Ante esa tesitura, el Partido Socialista (PS) del caído ex primer ministro António Costa se abstuvo en los primeros compases legislativos para que la legislatura del primer ministro Luis Montenegro echara a andar. Esto es, el centroizquierda facilitando un Gobierno de centroderecha que había quedado primero en las elecciones para que no hubiera de apoyarse en la extrema derecha de Chega.
Los ecos españoles eran claros, y el famoso "menos mal que nos queda Portugal", más habitual en personas progresistas, cambió de bando y fue reivindicado por muchos conservadores que afeaban (a través del elogio a los socialistas portugueses) el comportamiento de sus hermanos ideológicos españoles.
Pero hay mucho de autoengaño en esa percepción. Porque fue Costa el primero que, pese a haber quedado segundo en las elecciones de 2015, pactó con formaciones a su izquierda un gobierno despreciado en sus inicios como "la jerigonza", pero cuyos resultados llevaron a los socialistas a un resultado incontestable cuatro años después.
Esto es, si el nuevo líder no ha pactado con su izquierda era, sencillamente, porque no le alcanzaba la suma. No hay una moral portuguesa que nos falte aquí. Es política, y las cartas con las que han jugado unos y otros son distintas.
Es bien sabido que los socialistas disfrutaban de una sólida mayoría absoluta hasta que un supuesto escándalo por corrupción en el círculo íntimo de Costa llevó al entonces primer ministro a dimitir, y al presidente de la República, Marcelo Rebelo de Sousa, conservador, a convocar elecciones pese a las recomendaciones de que era mejor nombrar a otro primer ministro socialista, al menos hasta que se aclarara el caso.
Estos días hemos conocido que los jueces que instruyen el caso han desmontado la investigación de los fiscales, que ven infundada y chapucera. Han levantado las imputaciones y las medidas cautelares a los acusados y han dejado con el rostro desencajado al presidente Rebelo de Sousa.
El gobierno portugués cayó y cambió de signo debido a esa nefasta actuación de los fiscales, que incluso llegaron a sugerir que el propio António Costa estaba implicado porque aparecía en muchas de las conversaciones interceptadas a los sospechosos.
Pero, en realidad, estos se referían al ministro de Economía, del mismo nombre, que por razones obvias tenía que aparecer en negociaciones relativas a proyectos de inversión o adjudicaciones.

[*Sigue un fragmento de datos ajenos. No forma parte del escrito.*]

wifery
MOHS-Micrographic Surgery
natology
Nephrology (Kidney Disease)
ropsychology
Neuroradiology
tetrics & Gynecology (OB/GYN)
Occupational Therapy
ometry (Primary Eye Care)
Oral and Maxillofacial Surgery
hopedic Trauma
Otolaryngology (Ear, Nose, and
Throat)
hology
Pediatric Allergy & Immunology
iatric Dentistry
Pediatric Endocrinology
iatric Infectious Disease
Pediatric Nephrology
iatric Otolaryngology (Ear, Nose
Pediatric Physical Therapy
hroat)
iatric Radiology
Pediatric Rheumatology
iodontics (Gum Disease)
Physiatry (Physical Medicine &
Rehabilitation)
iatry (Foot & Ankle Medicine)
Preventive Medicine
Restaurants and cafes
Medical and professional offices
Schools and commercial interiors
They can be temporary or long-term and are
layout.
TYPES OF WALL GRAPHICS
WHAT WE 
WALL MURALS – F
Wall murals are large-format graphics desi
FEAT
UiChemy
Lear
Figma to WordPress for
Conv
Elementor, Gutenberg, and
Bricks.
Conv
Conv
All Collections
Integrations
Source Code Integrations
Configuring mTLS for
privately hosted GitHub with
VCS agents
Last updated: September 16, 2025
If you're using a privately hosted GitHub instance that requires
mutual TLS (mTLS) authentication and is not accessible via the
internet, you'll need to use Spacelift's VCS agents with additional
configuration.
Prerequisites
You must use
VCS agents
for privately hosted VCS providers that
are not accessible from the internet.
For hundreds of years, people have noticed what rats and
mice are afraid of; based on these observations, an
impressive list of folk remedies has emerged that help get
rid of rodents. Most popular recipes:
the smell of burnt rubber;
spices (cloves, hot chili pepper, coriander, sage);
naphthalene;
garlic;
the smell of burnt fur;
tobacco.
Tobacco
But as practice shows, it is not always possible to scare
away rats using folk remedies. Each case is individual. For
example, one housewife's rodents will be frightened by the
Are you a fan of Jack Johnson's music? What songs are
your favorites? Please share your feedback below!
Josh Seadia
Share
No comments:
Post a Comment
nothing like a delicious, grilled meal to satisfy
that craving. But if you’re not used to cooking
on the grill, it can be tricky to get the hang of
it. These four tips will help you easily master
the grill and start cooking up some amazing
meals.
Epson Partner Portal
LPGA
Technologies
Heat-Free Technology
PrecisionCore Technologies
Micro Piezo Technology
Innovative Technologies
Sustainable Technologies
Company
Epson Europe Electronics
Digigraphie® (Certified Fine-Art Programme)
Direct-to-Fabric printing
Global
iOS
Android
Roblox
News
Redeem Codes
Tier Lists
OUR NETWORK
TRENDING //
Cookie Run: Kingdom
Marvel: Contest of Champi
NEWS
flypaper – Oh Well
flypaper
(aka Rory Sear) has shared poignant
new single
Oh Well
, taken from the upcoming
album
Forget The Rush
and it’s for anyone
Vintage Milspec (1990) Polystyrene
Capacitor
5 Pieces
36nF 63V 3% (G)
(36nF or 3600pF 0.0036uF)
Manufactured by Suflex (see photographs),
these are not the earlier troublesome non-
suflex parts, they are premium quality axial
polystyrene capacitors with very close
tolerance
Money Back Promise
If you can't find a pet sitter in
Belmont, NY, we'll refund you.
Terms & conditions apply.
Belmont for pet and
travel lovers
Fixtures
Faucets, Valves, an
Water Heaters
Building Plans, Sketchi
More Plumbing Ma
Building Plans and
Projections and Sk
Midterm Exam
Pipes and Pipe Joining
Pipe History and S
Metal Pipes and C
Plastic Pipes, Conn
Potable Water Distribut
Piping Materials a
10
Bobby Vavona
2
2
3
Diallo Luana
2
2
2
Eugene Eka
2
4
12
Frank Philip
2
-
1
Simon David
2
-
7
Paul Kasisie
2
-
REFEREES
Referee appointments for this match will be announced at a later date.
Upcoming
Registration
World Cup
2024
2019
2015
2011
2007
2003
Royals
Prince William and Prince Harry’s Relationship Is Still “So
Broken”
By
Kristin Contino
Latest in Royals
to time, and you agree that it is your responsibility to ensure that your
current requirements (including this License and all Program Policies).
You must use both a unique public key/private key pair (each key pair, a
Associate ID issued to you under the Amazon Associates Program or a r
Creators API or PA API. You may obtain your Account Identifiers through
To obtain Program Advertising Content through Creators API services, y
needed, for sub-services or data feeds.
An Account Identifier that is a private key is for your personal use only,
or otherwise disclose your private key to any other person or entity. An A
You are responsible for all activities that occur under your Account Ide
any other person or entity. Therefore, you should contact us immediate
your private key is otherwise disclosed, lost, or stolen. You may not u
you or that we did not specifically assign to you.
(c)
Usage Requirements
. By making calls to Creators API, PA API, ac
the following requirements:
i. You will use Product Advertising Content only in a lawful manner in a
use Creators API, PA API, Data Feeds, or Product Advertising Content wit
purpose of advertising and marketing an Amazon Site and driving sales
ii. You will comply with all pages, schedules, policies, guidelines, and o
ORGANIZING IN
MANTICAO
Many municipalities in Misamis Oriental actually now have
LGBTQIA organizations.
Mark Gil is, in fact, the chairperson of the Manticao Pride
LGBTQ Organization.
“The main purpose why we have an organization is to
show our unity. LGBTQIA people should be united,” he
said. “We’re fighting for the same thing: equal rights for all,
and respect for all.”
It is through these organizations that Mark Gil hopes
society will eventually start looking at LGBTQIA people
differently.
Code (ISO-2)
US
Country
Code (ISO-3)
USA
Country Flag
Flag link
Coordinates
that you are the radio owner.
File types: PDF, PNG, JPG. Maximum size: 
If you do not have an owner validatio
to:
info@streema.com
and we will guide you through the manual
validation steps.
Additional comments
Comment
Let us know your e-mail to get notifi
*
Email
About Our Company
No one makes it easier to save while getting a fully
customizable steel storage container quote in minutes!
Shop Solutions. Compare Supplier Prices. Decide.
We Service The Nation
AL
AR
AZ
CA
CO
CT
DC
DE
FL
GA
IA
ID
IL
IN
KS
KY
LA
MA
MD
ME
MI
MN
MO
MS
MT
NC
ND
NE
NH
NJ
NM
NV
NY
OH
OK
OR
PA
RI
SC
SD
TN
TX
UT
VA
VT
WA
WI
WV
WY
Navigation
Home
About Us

Lo que no tiene remedio es el cambio en el Ejecutivo, ni haber abierto la puerta a una extrema derecha que, con 50 diputados, es la tercera fuerza en el parlamento luso tras moverse como pez en el agua en una campaña dominada por el barro de la supuesta corrupción.
Rebelo de Sousa, el presidente, sin sonrojo, ha acertado a decir que, ahora que Costa está libre de sospecha, será un gran candidato a la presidencia del Consejo Europeo tras las elecciones europeas de junio. Un presidente involuntariamente orteguiano, como si Portugal fuera el problema y Europa la solución.
Así que, lejos exclamar con melancolía que "menos mal que nos queda Portugal", miro entre asombrado y triste lo que ocurre en la política de un país que adoro y admiro, pero al que ahora mismo no querría parecerme, y mucho menos imitar.